Frank Cagle seems to be tilting at windmills with his most recent opinion column on [genetically modified] Bt corns. ["Sterile Corn and Hormonal Cows," Frank Talk, Sept. 22, 2011] Monsanto is not the first to put Bt sweet corns on the market. Syngenta (Rogers brand) has had very tasty Bt corns on the market for at least 15 years with no ill effects and little outcry. The fact that growers can't save their own seed using these corns is immaterial.

Like many cultivars grown by commercial growers, these Bt corns are hybrids. Ever hear of Gregor Mendel? Hybrids have been around since his day and by their very nature are not saved because they will not reproduce true to type. The advantage of Bt (which stands for Bacillus thuringiensis, a common bacterial pesticide used by many organic growers) is that it allows growers to greatly reduce their use of pesticides in growing the crop. Under high insect pressure, sweet corn grown for the commercial marketplace could be sprayed 15-20 times or more. By the way, reportedly more than 70 percent of the organic produce consumed in the U.S. is imported.

Another benefit of the new (Roundup Ready) crops is that soybeans, cotton, and field corn can now be grown using minimum or no tillage, thus reducing erosion on erodible ground. The highly productive loess soils in West Tennessee would be blown halfway to Knoxville or make the Mississippi even muddier if growers had not adapted this technology in the last 30 years. If growers did not use some weed control (i.e. Roundup), their crop yields would be greatly reduced by weed pressure. Roundup can be sprayed over the top once the crop is up and growing, taking out competing weeds and maintaining topsoil-saving cover.

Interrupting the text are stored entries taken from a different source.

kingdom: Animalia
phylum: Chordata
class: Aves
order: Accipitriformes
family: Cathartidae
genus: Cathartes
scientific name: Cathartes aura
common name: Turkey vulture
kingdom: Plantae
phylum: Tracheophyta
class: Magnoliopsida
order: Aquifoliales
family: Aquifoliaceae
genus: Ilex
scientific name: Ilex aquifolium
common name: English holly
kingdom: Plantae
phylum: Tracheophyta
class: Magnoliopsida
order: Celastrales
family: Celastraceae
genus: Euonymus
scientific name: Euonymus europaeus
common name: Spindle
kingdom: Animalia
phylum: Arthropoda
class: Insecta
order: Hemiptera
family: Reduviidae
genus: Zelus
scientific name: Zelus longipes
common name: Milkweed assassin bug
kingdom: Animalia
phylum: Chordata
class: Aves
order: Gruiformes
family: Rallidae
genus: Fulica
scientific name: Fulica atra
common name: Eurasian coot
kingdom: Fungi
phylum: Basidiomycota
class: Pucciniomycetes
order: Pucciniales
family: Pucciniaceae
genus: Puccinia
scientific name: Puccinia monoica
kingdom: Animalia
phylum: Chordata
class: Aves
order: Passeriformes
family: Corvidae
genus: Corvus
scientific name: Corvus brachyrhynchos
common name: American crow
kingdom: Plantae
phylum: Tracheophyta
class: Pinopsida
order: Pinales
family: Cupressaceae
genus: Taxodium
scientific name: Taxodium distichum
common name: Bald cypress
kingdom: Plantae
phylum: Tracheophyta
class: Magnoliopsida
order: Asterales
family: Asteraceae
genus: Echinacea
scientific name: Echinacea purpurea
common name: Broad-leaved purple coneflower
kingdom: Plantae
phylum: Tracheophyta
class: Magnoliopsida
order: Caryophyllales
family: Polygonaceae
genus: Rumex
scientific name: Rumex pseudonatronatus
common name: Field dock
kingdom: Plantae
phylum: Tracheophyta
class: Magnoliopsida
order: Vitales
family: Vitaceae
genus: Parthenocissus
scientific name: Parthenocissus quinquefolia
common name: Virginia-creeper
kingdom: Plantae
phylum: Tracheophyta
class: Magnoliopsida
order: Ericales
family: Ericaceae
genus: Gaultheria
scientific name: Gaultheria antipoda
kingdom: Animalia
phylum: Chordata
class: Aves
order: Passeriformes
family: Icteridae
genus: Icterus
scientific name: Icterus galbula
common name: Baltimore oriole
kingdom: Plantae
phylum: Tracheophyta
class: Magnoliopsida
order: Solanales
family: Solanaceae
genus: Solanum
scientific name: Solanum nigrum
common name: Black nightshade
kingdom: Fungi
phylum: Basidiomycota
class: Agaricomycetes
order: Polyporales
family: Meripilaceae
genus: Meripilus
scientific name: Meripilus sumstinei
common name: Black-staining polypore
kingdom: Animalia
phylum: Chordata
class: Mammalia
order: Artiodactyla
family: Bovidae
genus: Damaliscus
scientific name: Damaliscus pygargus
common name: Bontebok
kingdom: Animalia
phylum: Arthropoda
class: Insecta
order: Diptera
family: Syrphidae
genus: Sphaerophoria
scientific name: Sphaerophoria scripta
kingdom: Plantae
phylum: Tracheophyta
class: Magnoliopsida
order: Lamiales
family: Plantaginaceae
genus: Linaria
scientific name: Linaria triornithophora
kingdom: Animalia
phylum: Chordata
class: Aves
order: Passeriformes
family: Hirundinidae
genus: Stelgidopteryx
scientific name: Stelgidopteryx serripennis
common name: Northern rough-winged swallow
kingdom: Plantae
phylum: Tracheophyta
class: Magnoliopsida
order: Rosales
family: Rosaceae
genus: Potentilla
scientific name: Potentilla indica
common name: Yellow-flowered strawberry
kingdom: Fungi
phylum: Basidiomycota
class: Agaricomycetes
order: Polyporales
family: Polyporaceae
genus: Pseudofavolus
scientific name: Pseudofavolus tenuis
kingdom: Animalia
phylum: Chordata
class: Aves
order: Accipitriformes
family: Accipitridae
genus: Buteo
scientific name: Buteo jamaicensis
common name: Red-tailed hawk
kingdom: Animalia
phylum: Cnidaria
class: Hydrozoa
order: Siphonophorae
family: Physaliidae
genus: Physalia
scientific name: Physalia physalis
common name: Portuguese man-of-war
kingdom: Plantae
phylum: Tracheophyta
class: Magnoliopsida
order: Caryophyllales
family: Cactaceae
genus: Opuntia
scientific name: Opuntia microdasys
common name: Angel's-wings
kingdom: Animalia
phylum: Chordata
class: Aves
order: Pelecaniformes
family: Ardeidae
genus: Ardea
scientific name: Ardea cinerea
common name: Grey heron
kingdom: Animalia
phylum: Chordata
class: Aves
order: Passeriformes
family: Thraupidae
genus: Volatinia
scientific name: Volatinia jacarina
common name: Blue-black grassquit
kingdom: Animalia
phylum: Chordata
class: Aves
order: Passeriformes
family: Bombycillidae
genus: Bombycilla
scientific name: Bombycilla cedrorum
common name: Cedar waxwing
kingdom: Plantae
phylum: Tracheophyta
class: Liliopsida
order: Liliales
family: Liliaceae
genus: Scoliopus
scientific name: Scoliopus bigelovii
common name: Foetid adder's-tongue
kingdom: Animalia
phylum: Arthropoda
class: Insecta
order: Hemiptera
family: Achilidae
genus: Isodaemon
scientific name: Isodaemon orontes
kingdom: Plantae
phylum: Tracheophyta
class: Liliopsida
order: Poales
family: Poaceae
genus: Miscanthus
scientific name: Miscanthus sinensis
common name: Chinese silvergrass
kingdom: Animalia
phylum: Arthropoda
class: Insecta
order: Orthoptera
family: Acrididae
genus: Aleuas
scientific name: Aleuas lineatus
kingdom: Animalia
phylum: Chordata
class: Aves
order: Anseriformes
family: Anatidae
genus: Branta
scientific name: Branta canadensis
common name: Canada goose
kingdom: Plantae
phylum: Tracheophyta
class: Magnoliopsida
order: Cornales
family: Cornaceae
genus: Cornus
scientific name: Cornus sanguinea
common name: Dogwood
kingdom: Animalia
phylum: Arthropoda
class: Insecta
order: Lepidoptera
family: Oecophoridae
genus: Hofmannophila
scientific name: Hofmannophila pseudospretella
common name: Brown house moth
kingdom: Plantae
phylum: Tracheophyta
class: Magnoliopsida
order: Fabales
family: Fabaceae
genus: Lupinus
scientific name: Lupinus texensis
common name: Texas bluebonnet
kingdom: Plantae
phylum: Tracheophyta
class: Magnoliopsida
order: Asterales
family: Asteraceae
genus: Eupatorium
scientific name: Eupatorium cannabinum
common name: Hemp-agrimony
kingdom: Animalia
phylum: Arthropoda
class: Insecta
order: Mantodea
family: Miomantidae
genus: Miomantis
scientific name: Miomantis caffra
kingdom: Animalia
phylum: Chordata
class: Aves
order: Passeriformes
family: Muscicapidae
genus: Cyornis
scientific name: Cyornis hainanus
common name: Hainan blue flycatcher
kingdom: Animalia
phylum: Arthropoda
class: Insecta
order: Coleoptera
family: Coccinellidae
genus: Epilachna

These technologies have been adopted by many growers here in the U.S. because they work. However, there are some legitimate concerns; that is why growers of field crops are required to plant a refuge and plow down the crop residue to reduce target insects building up an immunity to the Bt. New stacked sweet corns may allow a grower to completely eliminate use of pesticides to control corn ear worm, corn borer, fall army worm, and western bean borer. This is a good thing. Scaring consumers with half-baked information is not. In the future, I hope Frank Cagle and the opinion columnist in the Knoxville News Sentinel will get their facts straight.

On a positive note, I concur that Cruze Farm is a great asset to our community. Drinking their chocolate milk will take your back to the days when milk came in glass bottles. Their buttermilk, whole milk, and ice cream are the best. I am proud to also be a grower who sells wholesome produce directly to consumers at local farmers markets.